[Black Caesar’s Clan by Albert Payson Terhune]@TWC D-Link bookBlack Caesar’s Clan CHAPTER IV 34/62
She seemed to bring light and youth and happiness indoors with her, and the armful of flowers she carried filled the dim hallway with perfume. Breakfast was a simple meal and soon eaten.
Brice brought to it only a moderate appetite, and was annoyed to find his thoughts centering themselves about the slender white-clad girl across the table from him, rather than upon his food or even upon his plan of campaign.
He replied in monosyllables to her pleasant table-talk, and when his eye chanced to meet hers he had an odd feeling of guilt. She was so pretty, so little, so young, so adorably friendly and innocent in her every look and word! Something very like a heartache began to manifest itself in Gavin Brice's supposedly immune breast.

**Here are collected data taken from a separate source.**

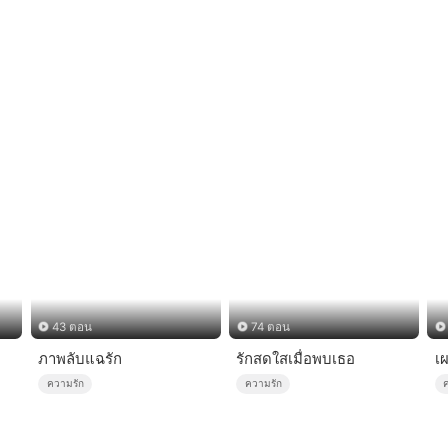
43 ตอน
74 ตอน
ภาพลับแฉรัก
รักสดใสเมื่อพบเธอ
เ
ความรัก
ความรัก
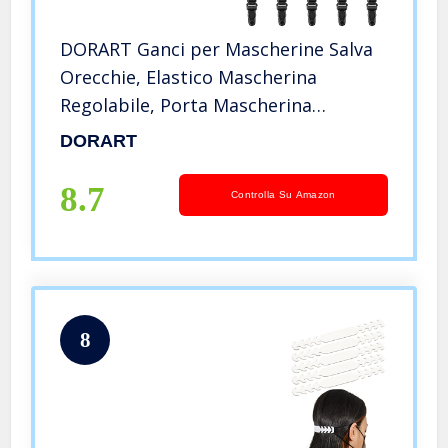
DORART Ganci per Mascherine Salva
Orecchie, Elastico Mascherina
Regolabile, Porta Mascherina
Antiscivolo per Alleviare il Dolore e
DORART
Protezione delle Orecchie (5 Pezzi)
8.7
Controlla Su Amazon
8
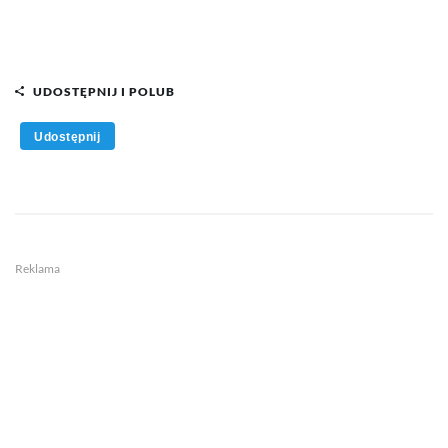
UDOSTĘPNIJ I POLUB
Udostępnij
Reklama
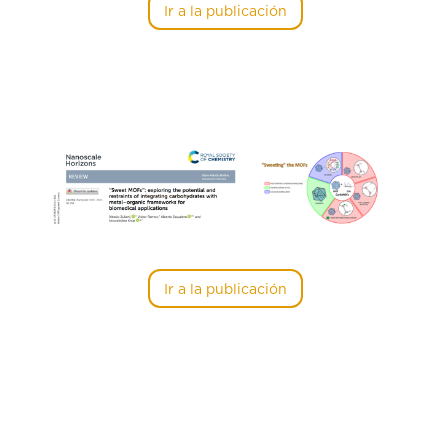
Ir a la publicación
Ir a la publicación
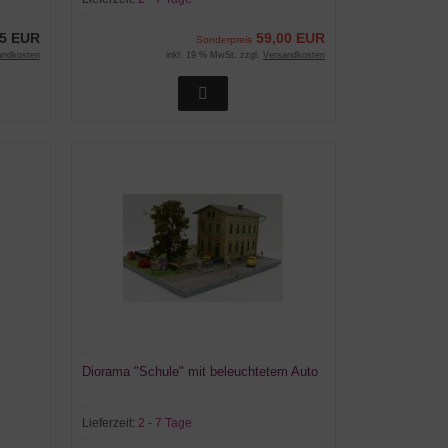
95 EUR
59,00 EUR
Sonderpreis
andkosten
inkl. 19 % MwSt. zzgl.
Versandkosten
Diorama "Schule" mit beleuchtetem Auto
Lieferzeit:
2 - 7 Tage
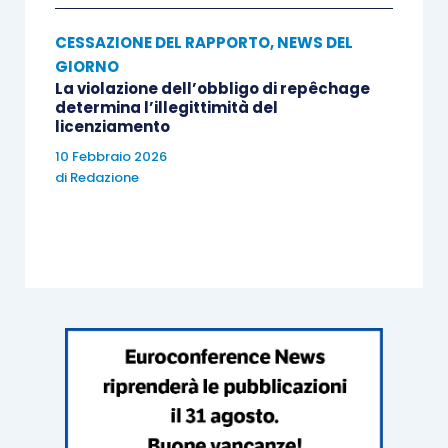
CESSAZIONE DEL RAPPORTO
,
NEWS DEL
GIORNO
La violazione dell’obbligo di repêchage
determina l’illegittimità del
licenziamento
10 Febbraio 2026
di
Redazione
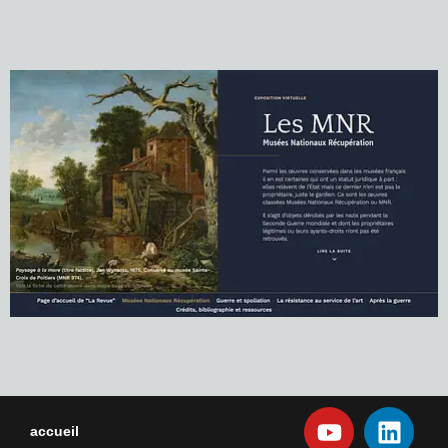
accueil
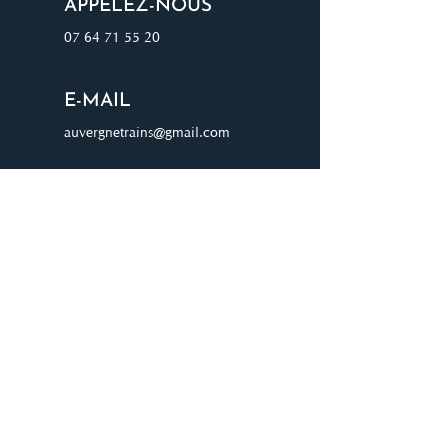
APPELEZ-NOUS
07 64 71 55 20
E-MAIL
auvergnetrains@gmail.com
ADRESSE
8 chemin du four à chaux 03000
AVERMES
JOIGNEZ-VOUS À NOTRE
LISTE D'ENVOI
Rejoignez notre liste de diffusion pour
recevoir les dernières mises à jour et offres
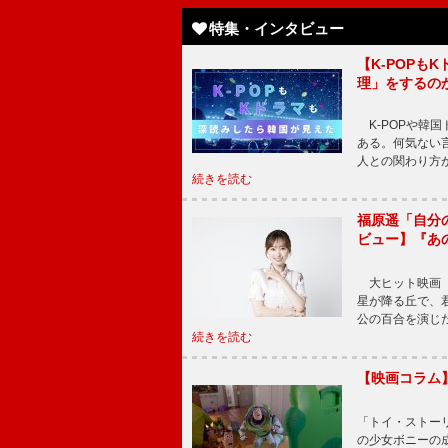
特集・インタビュー
【K-POP
理」をするの
K-POPや韓
ある。何気ない
人との関わり方
続きを読む
福原遥「自分
ビュー】『あ
大ヒット映画『
星が降る丘で、
公の百合を演じ
続きを読む
【映画コラム
「トイ・ストーリ
の少女ボニーの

And this annoyed him more than ever.
He told himself solemnly that this girl was none of the wonderful things she seemed to be, and that he was an idiot for feeling as he did. To shake free from his unwonted reverie he asked abruptly, as the meal ended: "Would you mind telling me why you drew a revolver on me last evening? You don't seem the kind of girl to adopt Wild West tactics and to carry a pistol around with you here in peaceful Florida.